Sen. Lamar Alexander (R-TN) urged CNN's Candy Crowley Sunday not to mention Fox News' Sarah Palin in connection with the shooting of Rep. Gabrielle Giffords (D-AZ).
In a Sunday interview, Sen. Dick Durbin (D-IL) noted that public figures have used violent rhetoric against Giffords, something Palin has done.
"Those of us in public life and the journalists who cover this should be thoughtful in response to this and try to bring down the rhetoric, which I'm afraid has become pervasive in the discussion of political issues," he said.
"The phrase 'don't retreat, reload,' putting crosshairs on congressional districts as targets, these sort of things, I think, invite the kind of toxic rhetoric that can lead unstable people to believe this is an acceptable response," Durbin added.
The Illinois senator was referring to a post on Sarah Palin's Facebook page that placed crosshairs over Giffords' congressional district. Palin said supporters should "reload" and use their votes to "aim for" the Democrat's defeat.
"You talk about putting those that you want to defeat in the crosshairs graphically on the Internet, you're talking about Sarah Palin here," Crowley observed. "I guess that the undertow -- and certainly it's not an undertow on the internet -- but the undertow with politicians now speaking publicly is, 'Well, the Republicans and tea party and Sarah Palin have gone way too far in their rhetoric. It's been violent rhetoric and therefore this sort of thing happens.' Are you making that direct connection?"
"I don't think you can ever make that direct connection," Durbin explained. "But don't we have an obligation, those of news public life and those who cover us, to say this is beyond the bounds? It may be constitutionally permissible, but it shouldn't be acceptable rhetoric. We shouldn't invite it on the radio talk shows or the TV, at least without comment. We ought to say that goes too far."
Crowley turned to Alexander for his view.

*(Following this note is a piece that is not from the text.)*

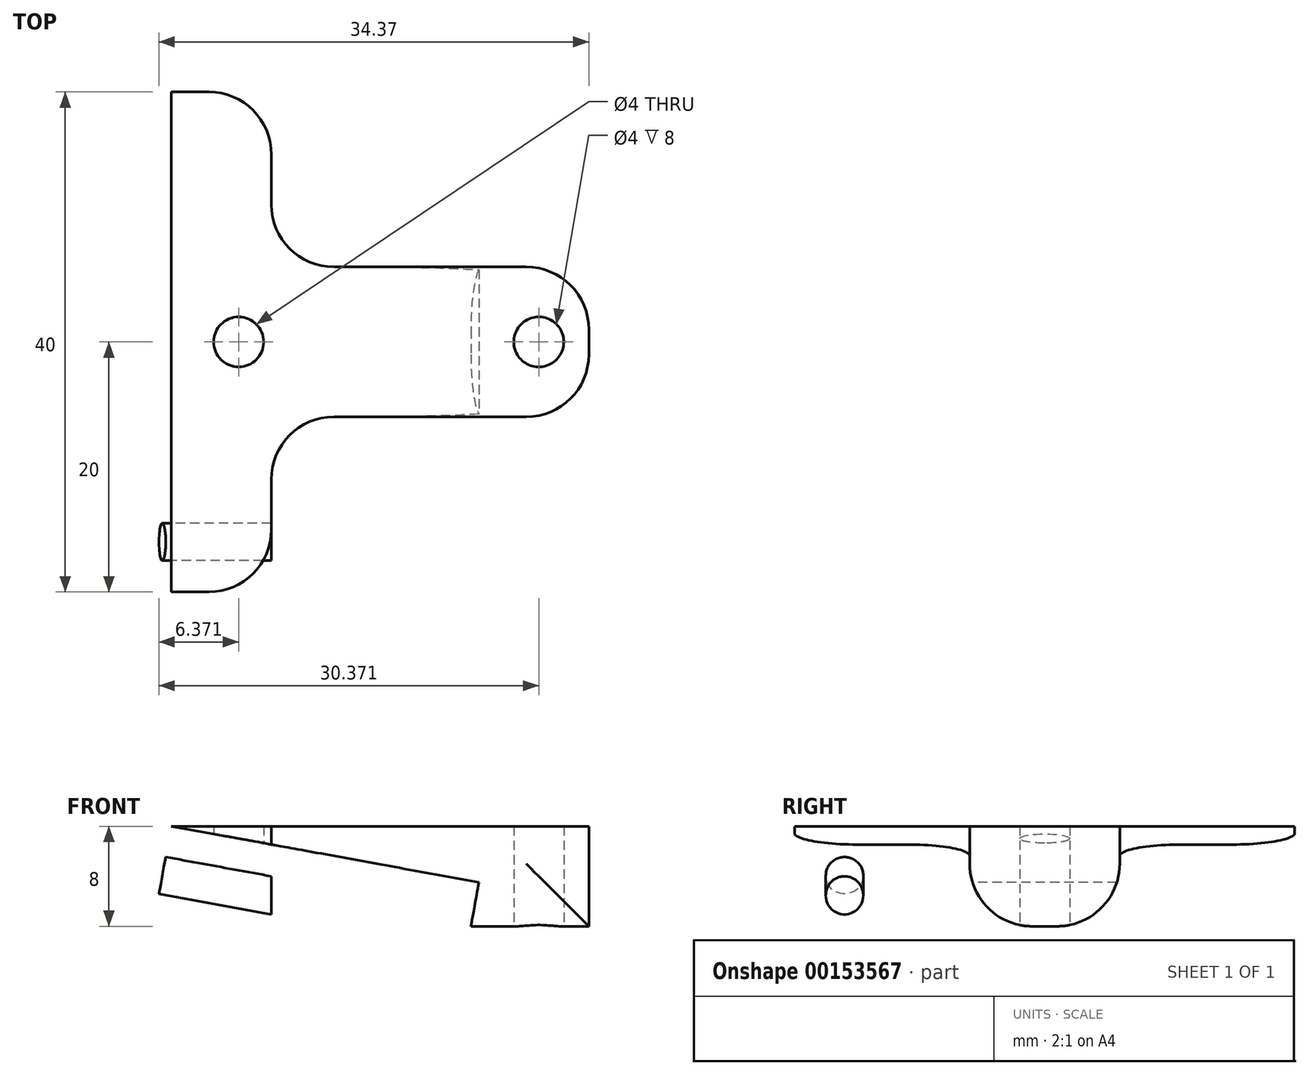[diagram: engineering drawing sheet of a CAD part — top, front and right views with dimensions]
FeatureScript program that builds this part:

"Is it over the line politically these days, given the kind of climate we're in, to be talking about or graphically showing a politician in the crosshairs or talking about taking them out? Was it over the line, sort of specifically, since it's now being talked about everywhere, Sarah Palin's web ads for people she would like to see targeted for political defeat?" she asked.
"Well, Candy, I think you're responsible, by bringing this up, of doing the very thing you’re trying to condemn," Alexander shot back. "You're making and implying a direct connection between Sarah Palin and what happened."
"I think the way to get away from it is for you not to be talking about it," he added.
Apparently Fox News agrees with the senator from Tennessee because when Palin's name was mentioned at a vigil for Giffords, they cut the video feed.
Palin offered her "sincere condolences" on her Facebook page Saturday.
"We never ever, ever intended it to be gun sights," Palin aide Rebecca Mansour told conservative talk show host Tammy Bruce.
Mansour agreed with Bruce's suggestion that the crosshairs were simply representing a "surveyor's symbol."
This video is from CNN's State of the Union, broadcast Jan. 9, 2010.